Copy out the rows word for word, starting with the first line and going on through the line containing "including our annual".

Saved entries
[Start of section]

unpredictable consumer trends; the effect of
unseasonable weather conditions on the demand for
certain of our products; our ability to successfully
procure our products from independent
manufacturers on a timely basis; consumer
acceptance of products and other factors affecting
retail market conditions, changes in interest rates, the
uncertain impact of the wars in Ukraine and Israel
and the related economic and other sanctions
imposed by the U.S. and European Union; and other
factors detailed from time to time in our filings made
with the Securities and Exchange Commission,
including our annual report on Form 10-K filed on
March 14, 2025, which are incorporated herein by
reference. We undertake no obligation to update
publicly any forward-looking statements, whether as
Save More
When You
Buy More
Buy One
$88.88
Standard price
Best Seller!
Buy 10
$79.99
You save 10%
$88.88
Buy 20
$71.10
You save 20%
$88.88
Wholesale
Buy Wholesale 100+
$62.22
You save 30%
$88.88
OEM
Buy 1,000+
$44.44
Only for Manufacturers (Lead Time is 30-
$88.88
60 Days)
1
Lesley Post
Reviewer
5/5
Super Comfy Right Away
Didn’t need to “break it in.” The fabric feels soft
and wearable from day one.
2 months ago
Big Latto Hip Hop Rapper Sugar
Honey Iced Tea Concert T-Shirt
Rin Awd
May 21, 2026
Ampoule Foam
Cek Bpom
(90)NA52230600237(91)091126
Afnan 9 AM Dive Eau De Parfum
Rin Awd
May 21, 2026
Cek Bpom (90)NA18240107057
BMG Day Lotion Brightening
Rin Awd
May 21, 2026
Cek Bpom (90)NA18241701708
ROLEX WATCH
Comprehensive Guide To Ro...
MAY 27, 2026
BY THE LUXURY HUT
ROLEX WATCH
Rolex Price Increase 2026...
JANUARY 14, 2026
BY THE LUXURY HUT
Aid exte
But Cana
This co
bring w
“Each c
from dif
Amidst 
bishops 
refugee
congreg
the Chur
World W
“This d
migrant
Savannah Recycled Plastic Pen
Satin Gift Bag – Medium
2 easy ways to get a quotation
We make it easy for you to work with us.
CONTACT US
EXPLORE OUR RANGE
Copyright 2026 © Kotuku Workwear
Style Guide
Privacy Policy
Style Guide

[End of section]

WORKED SOLUTION:
unpredictable consumer trends; the effect of
unseasonable weather conditions on the demand for
certain of our products; our ability to successfully
procure our products from independent
manufacturers on a timely basis; consumer
acceptance of products and other factors affecting
retail market conditions, changes in interest rates, the
uncertain impact of the wars in Ukraine and Israel
and the related economic and other sanctions
imposed by the U.S. and European Union; and other
factors detailed from time to time in our filings made
with the Securities and Exchange Commission,
including our annual report on Form 10-K filed on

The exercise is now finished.